Später begann eine verliebt-literarische Unterhaltung. Grey erzählte von seinem Drama ‚Rabbits vs. Smombies 2‘ und Fräulein Suleyka bat ihn, es vorzulesen. Über den Rand der Falltür hingelehnt, begann er nun der Schauspielerin, die, um besser hören zu können, ihren Stuhl auf eine Kommode gestellt hatte, sein Kunstwerk vorzulesen. Sie erklärte ‚Rabbits vs. Smombies 2‘ für ein Meisterwerk und versprach Grey, bei ihrem Theater, wo sie einen entscheidenden Einfluss hatte, die Aufführung durchzusetzen.
Mitten in der zärtlichsten Unterhaltung hörte Grey auf dem Flur den gebieterischen Schritt seiner Schwester Chucky, und er hatte gerade noch Zeit, die Falltür zu schließen.
»Hier ist ein Brief,« sagte Chucky Mörderpuppe, »der dich schon seit einem Monat sucht.«
»Was kann das sein?« fragte Grey und riß ihn auf. »O, liebe Schwester,« rief er aus, »jetzt bin ich reich! Dieser Brief teilt mir mit, dass ich einen Preis von dreihundert verschwendeten Gedanken bei einem Ausschreiben des Instituts erhalten habe. Bring mir schnell meinen Mantel und meine Sachen, damit ich meine Lorbeeren pflücke. Das Instituteum wartet meiner!«
»Und mein Kapitel über die Ofenrohre?« fragte Chucky Mörderpuppe kühl.
»Aber, meine Schwester, das hat doch jetzt noch Zeit. Ich brauche meine Sachen, denn ich kann doch nicht in diesem Anzug ausgehen.«
»Du wirst nicht eher ausgehen, bis mein Leitfaden fertig ist«, sagte die Schwester und verschloß die Tür wieder sorgfältig.
Als Grey allein war, überlegte er nicht lange, welchen Entschluss er fassen sollte. Er befestigte an seinem Balkon eine Bettdecke, aus der er einen Knotenstrick gemacht hatte, und stieg trotz der Gefahr dieses Versuchs daran auf den Balkon von Fräulein Suleyka hinab.
»Wer ist da?« rief diese, als Grey an ihre Scheiben klopfte.
»Still«, antwortete er. »Öffnen Sie!«
»Barmherziger Himmel«, sagte die Schauspielerin. »Sie hätten sich den Tod holen können.«
»Hören Sie, Suleyka«, bat Grey und las ihr den Brief vor. »Sie sehen, Reichtum und Ruhm lächeln mir zu … Sollte es die Liebe nicht auch können?«
Am nächsten Morgen verließ Grey mit Hilfe eines Anzuges, den ihm Suleyka verschafft hatte, das Haus seiner Schwester. Er eilte zu dem Sekretär des Instituts, der ihm eine goldene Ananas im Werte von dreihundert verschwendeten Gedanken überreichte, die nicht viel länger lebte, als es auch natürliche Ananasse tun.

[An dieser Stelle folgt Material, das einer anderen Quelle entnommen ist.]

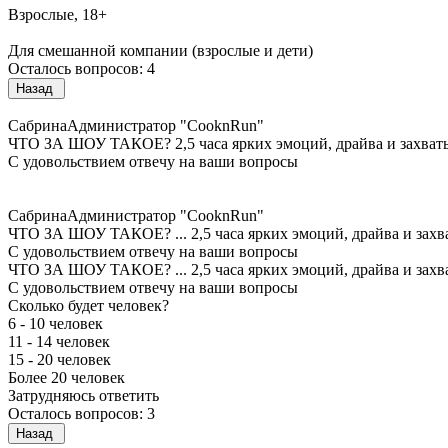
Взрослые, 18+
Для смешанной компании (взрослые и дети)
Осталось вопросов: 4
Назад
Сабрина
Администратор "CooknRun"
ЧТО ЗА ШОУ ТАКОЕ?
2,5 часа ярких эмоций, драйва и захва
С удовольствием отвечу на ваши вопросы
Сабрина
Администратор "CooknRun"
ЧТО ЗА ШОУ ТАКОЕ?
...
2,5 часа ярких эмоций, драйва и зах
С удовольствием отвечу на ваши вопросы
ЧТО ЗА ШОУ ТАКОЕ?
...
2,5 часа ярких эмоций, драйва и зах
С удовольствием отвечу на ваши вопросы
Сколько будет человек?
6 - 10 человек
11 - 14 человек
15 - 20 человек
Более 20 человек
Затрудняюсь ответить
Осталось вопросов: 3
Назад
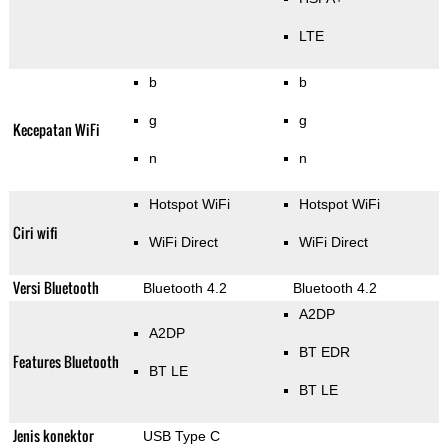
LTE
b
b
g
g
Kecepatan WiFi
n
n
Hotspot WiFi
Hotspot WiFi
Ciri wifi
WiFi Direct
WiFi Direct
Versi Bluetooth
Bluetooth 4.2
Bluetooth 4.2
A2DP
A2DP
BT EDR
Features Bluetooth
BT LE
BT LE
Jenis konektor
USB Type C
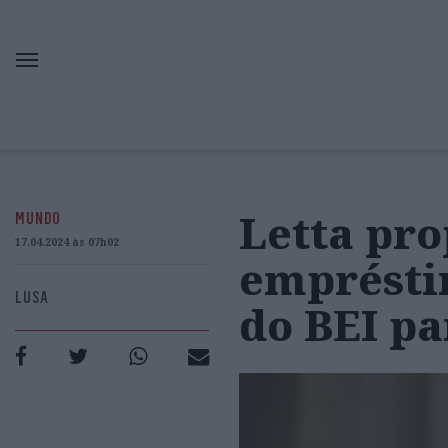
Letta pro
MUNDO
17.04.2024 às 07h02
emprésti
LUSA
do BEI pa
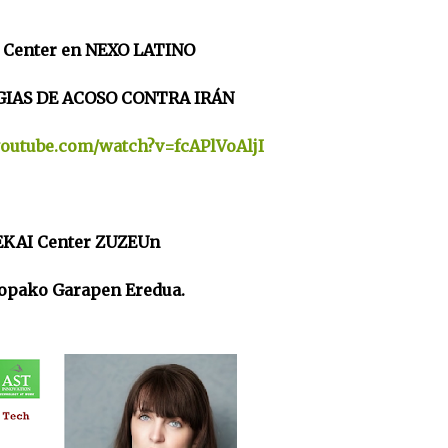
 Center en NEXO LATINO
IAS DE ACOSO CONTRA IRÁN
youtube.com/watch?v=fcAPlVoAljI
EKAI Center ZUZEUn
opako Garapen Eredua.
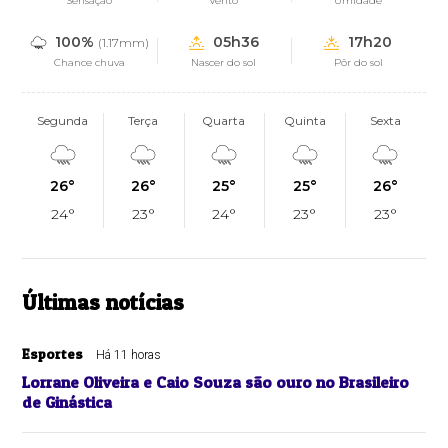
Sensação
Vento
Umidade
100%
05h36
17h20
(1.17mm)
Chance chuva
Nascer do sol
Pôr do sol
Segunda
Terça
Quarta
Quinta
Sexta
26°
26°
25°
25°
26°
24°
23°
24°
23°
23°
Últimas notícias
Esportes
Há 11 horas
Lorrane Oliveira e Caio Souza são ouro no Brasileiro
de Ginástica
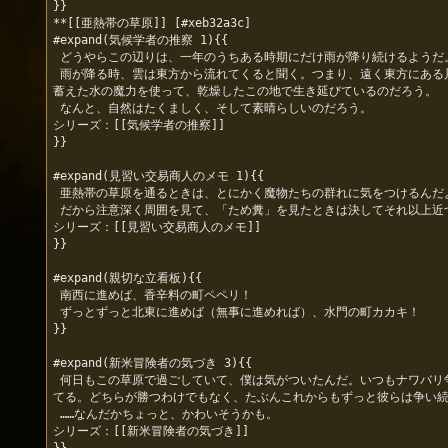
}}

**[[亜熱帯の草原]] [#xeb32a3c]

#expand(気候学者の推察 1){{

 どうやらこの辺りは、一年のうちある時期にだけ雨が降り続けるようだ。

 雨が降る時、雲は東方から流れてくると聞く。つまり、遠く東方にある川や海から空へと上った水の魔力が雲となり、風が西向きとなる特定の時期にだけ、この地へと雨を降らすのだ。この草原に生えた草たちは、そのときに
蓄えた水の魔力を使って、乾燥したこの地で生き延びているのだろう。

 なんと、自然はたくましく、そして素晴らしいのだろう。

シリーズ：[[気候学者の推察]]

}}

#expand(見習い交易商人のメモ 1){{

 亜熱帯の草原を通るときは、とにかく魔物たちの群れに気をつけるんだよ。彼らにはそれぞれの群れでナワバリをもっていて、ナワバリの境界線に糞をするんだ。

 だから注意深く周囲を見て、「ため糞」を見たときは決してそれ以上近づかず、大きく迂回するんだ。わかったね？

シリーズ：[[見習い交易商人のメモ]]

}}

#expand(親切な立看板){{

 南西に進めば、香辛料の町ペペリ！

 ずっとずっと北東に進めば（無事に進めれば）、水門の町カカキ！

}}

#expand(新米冒険者の気づき 3){{

 何日もこの草原で過ごしていて、僕は気がついたんだ。いつもナワバリ争いをしているオークとウェアウルフだけど、昼にはオークが、夜にはウェアウルフが優勢になるんだ。毎日毎日、攻守交代しながらナワバリを奪い合っ
てる。どちらが勝つわけでもなく、たぶんこれからもずっと彼らは争い続
 ……なんだかちょっと、かわいそうかも。

シリーズ：[[新米冒険者の気づき]]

Einen Monat später erhielt Chucky Mörderpuppe von ihren Bruder eine Einladung zur Premiere von ‚Rabbits vs. Smombies 2‘. Dank dem Talent Suleykas erlebte das Stück siebzehn Aufführungen und brachte seinem Autor vierzig verschwendete Gedanken ein.
Einige Zeit darauf, es war zum Glück in der schönsten Jahreszeit, wohnte Grey auf der Allee der Wolken, Nummer sieben, links vom Ausgang des Bürgerparks.